James Herrick’s first described the “Peculiar Elongated and Sickle-Shaped Red Blood Corpuscles in a Case of Severe Anemia” in 1910. Linus Pauling discovered the molecular basis for sickle cell disease (SCD) in 1949. Since these landmark discoveries, there has only been one FDA-approved therapy for the prevention of SCD-related complications. Fortunately, this is an historic moment in sickle cell discovery with the largest pipeline of promising SCD-specific drugs in preclinical and clinical trials in the history of the disease. In addition to targeting hemoglobin polymerization, many of these drugs target the unique erythrocyte adhesive properties that contribute to microvascular obstruction. Despite this, there is no clinical standard for assessing erythrocyte adhesion. SCD providers will soon have drugs available to prevent and relieve adhesion-mediated complications, therefore there is an urgent need diagnostic tools to guide drug selection for individual patients and monitor therapeutic response. Dr. Hines has used flow adhesion models to understand the adhesive properties of sickle erythrocytes in a simulated blood flow environment, and has worked to standardize this process for clinical testing. He recently founded Functional Fluidics, a startup company who has deployed a standardized microfluidic flow-based test into the preclinical and clinical research market. Dr.
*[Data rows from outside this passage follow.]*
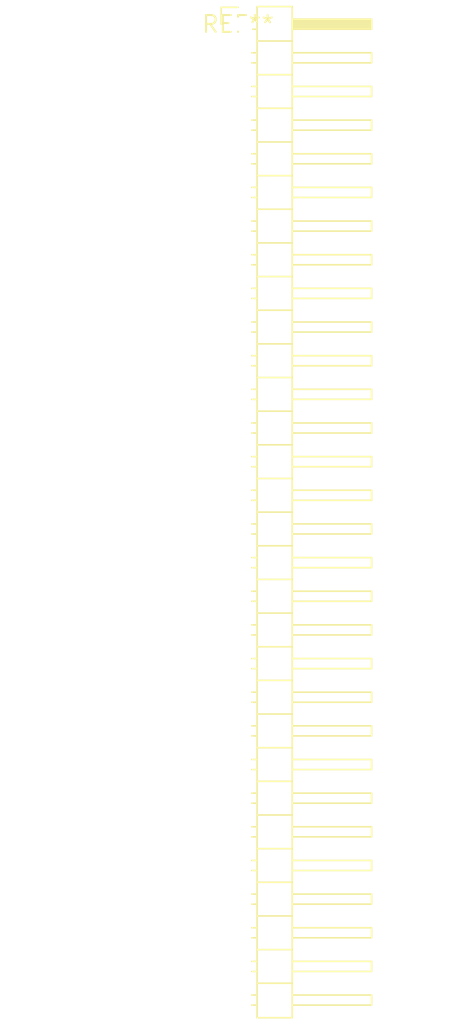
<source format=kicad_pcb>
(kicad_pcb (version 20240108) (generator pcbnew)

  (general
    (thickness 1.6)
  )

  (paper "A4")
  (layers
    (0 "F.Cu" signal)
    (31 "B.Cu" signal)
    (32 "B.Adhes" user "B.Adhesive")
    (33 "F.Adhes" user "F.Adhesive")
    (34 "B.Paste" user)
    (35 "F.Paste" user)
    (36 "B.SilkS" user "B.Silkscreen")
    (37 "F.SilkS" user "F.Silkscreen")
    (38 "B.Mask" user)
    (39 "F.Mask" user)
    (40 "Dwgs.User" user "User.Drawings")
    (41 "Cmts.User" user "User.Comments")
    (42 "Eco1.User" user "User.Eco1")
    (43 "Eco2.User" user "User.Eco2")
    (44 "Edge.Cuts" user)
    (45 "Margin" user)
    (46 "B.CrtYd" user "B.Courtyard")
    (47 "F.CrtYd" user "F.Courtyard")
    (48 "B.Fab" user)
    (49 "F.Fab" user)
    (50 "User.1" user)
    (51 "User.2" user)
    (52 "User.3" user)
    (53 "User.4" user)
    (54 "User.5" user)
    (55 "User.6" user)
    (56 "User.7" user)
    (57 "User.8" user)
    (58 "User.9" user)
  )

  (setup
    (pad_to_mask_clearance 0)
    (pcbplotparams
      (layerselection 0x00010fc_ffffffff)
      (plot_on_all_layers_selection 0x0000000_00000000)
      (disableapertmacros false)
      (usegerberextensions false)
      (usegerberattributes false)
      (usegerberadvancedattributes false)
      (creategerberjobfile false)
      (dashed_line_dash_ratio 12.000000)
      (dashed_line_gap_ratio 3.000000)
      (svgprecision 4)
      (plotframeref false)
      (viasonmask false)
      (mode 1)
      (useauxorigin false)
      (hpglpennumber 1)
      (hpglpenspeed 20)
      (hpglpendiameter 15.000000)
      (dxfpolygonmode false)
      (dxfimperialunits false)
      (dxfusepcbnewfont false)
      (psnegative false)
      (psa4output false)
      (plotreference false)
      (plotvalue false)
      (plotinvisibletext false)
      (sketchpadsonfab false)
      (subtractmaskfromsilk false)
      (outputformat 1)
      (mirror false)
      (drillshape 1)
      (scaleselection 1)
      (outputdirectory "")
    )
  )

  (net 0 "")

  (footprint "PinHeader_1x30_P2.54mm_Horizontal" (layer "F.Cu") (at 0 0))

)

</source>
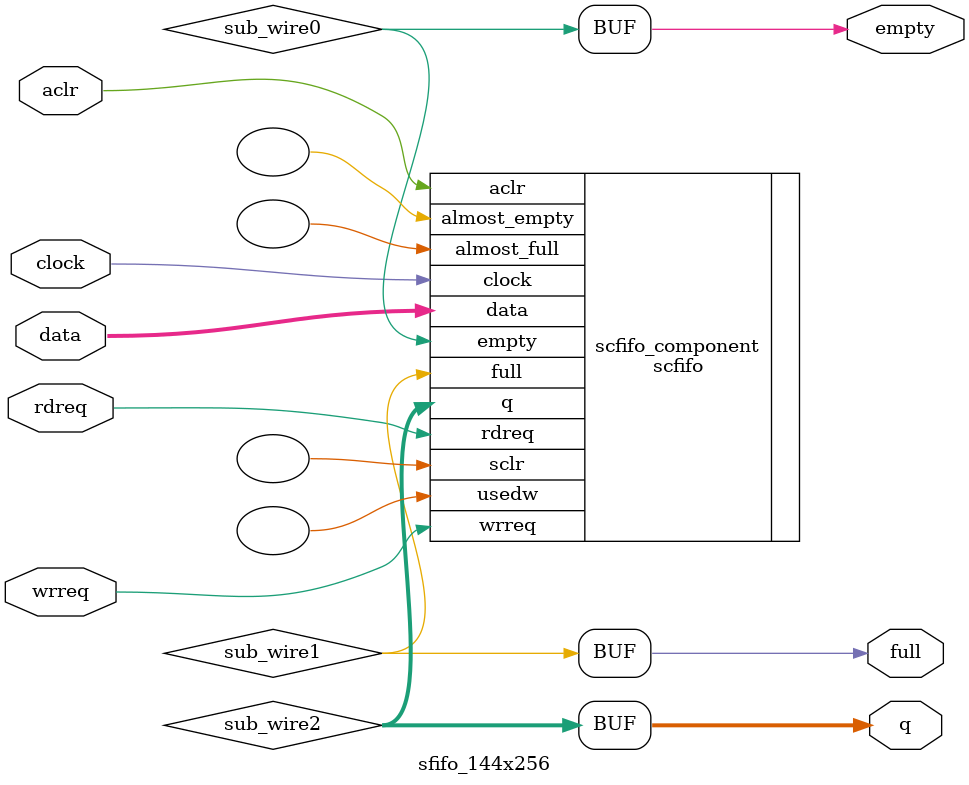
<source format=v>
module sfifo_144x256 (
	aclr,
	clock,
	data,
	rdreq,
	wrreq,
	empty,
	full,
	q);
	input	  aclr;
	input	  clock;
	input	[143:0]  data;
	input	  rdreq;
	input	  wrreq;
	output	  empty;
	output	  full;
	output	[143:0]  q;
	wire  sub_wire0;
	wire  sub_wire1;
	wire [143:0] sub_wire2;
	wire  empty = sub_wire0;
	wire  full = sub_wire1;
	wire [143:0] q = sub_wire2[143:0];
	scfifo	scfifo_component (
				.aclr (aclr),
				.clock (clock),
				.data (data),
				.rdreq (rdreq),
				.wrreq (wrreq),
				.empty (sub_wire0),
				.full (sub_wire1),
				.q (sub_wire2),
				.almost_empty (),
				.almost_full (),
				.sclr (),
				.usedw ());
	defparam
		scfifo_component.add_ram_output_register = "OFF",
		scfifo_component.intended_device_family = "Arria II GX",
		scfifo_component.lpm_numwords = 256,
		scfifo_component.lpm_showahead = "OFF",
		scfifo_component.lpm_type = "scfifo",
		scfifo_component.lpm_width = 144,
		scfifo_component.lpm_widthu = 8,
		scfifo_component.overflow_checking = "ON",
		scfifo_component.underflow_checking = "ON",
		scfifo_component.use_eab = "ON";
endmodule
</source>
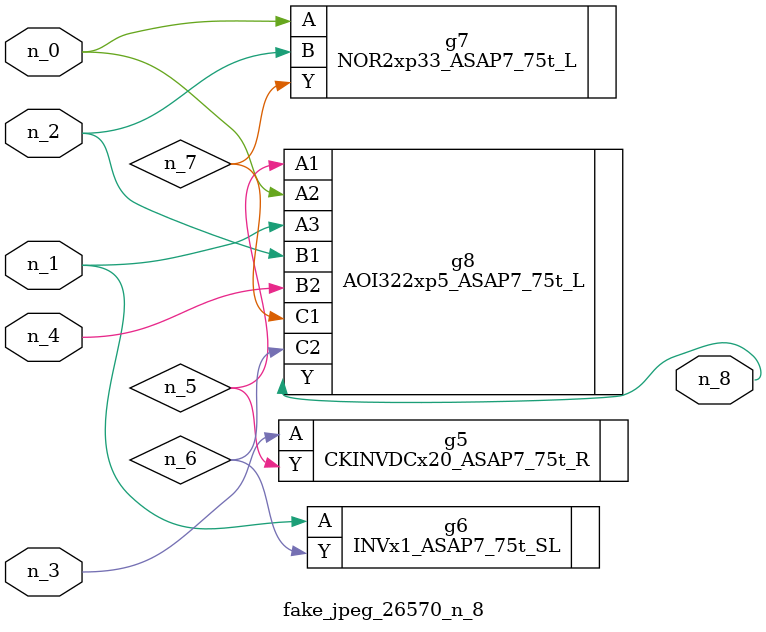
<source format=v>
module fake_jpeg_26570_n_8 (n_3, n_2, n_1, n_0, n_4, n_8);

input n_3;
input n_2;
input n_1;
input n_0;
input n_4;

output n_8;

wire n_6;
wire n_5;
wire n_7;

CKINVDCx20_ASAP7_75t_R g5 ( 
.A(n_3),
.Y(n_5)
);

INVx1_ASAP7_75t_SL g6 ( 
.A(n_1),
.Y(n_6)
);

NOR2xp33_ASAP7_75t_L g7 ( 
.A(n_0),
.B(n_2),
.Y(n_7)
);

AOI322xp5_ASAP7_75t_L g8 ( 
.A1(n_5),
.A2(n_0),
.A3(n_1),
.B1(n_2),
.B2(n_4),
.C1(n_7),
.C2(n_6),
.Y(n_8)
);


endmodule
</source>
Hines will discuss advances in microfluidic flow-based blood function testing, the role these tests are play in preclinical drug validation, and the potential for applications in sickle cell clinical trials and ultimately clinical therapy.
Patrick Hines, MD/PhD
Pediatric Critical Care Medicine Physician, Pulmonary Hypertension Specialist, and Vascular Biology Research Scientist
Patrick Charles Hines is a pediatric critical care medicine physician and a vascular biology research scientist. He is also founder and CEO of Functional Fluidics. Dr. Hines and his team developed a method for measuring blood function under simulated flow conditions using small volumes of whole blood in his laboratory at Wayne State University School of Medicine. Functional Fluidics has further developed this technology for pharmaceutical companies and research scientists to evaluate new therapies for bleeding and clotting disorders. In recognition of this work, Dr. Hines was selected to the inaugural class of the Aspen Global Leadership Network’s Health Innovators Fellowship. Dr. Hines completed both his fellowship in critical care medicine and pediatrics residency at the Children’s Hospital of Philadelphia, received his MD and PhD (Pharmacology) from the UNC-Chapel Hill, and completed undergraduate training at Hampton University.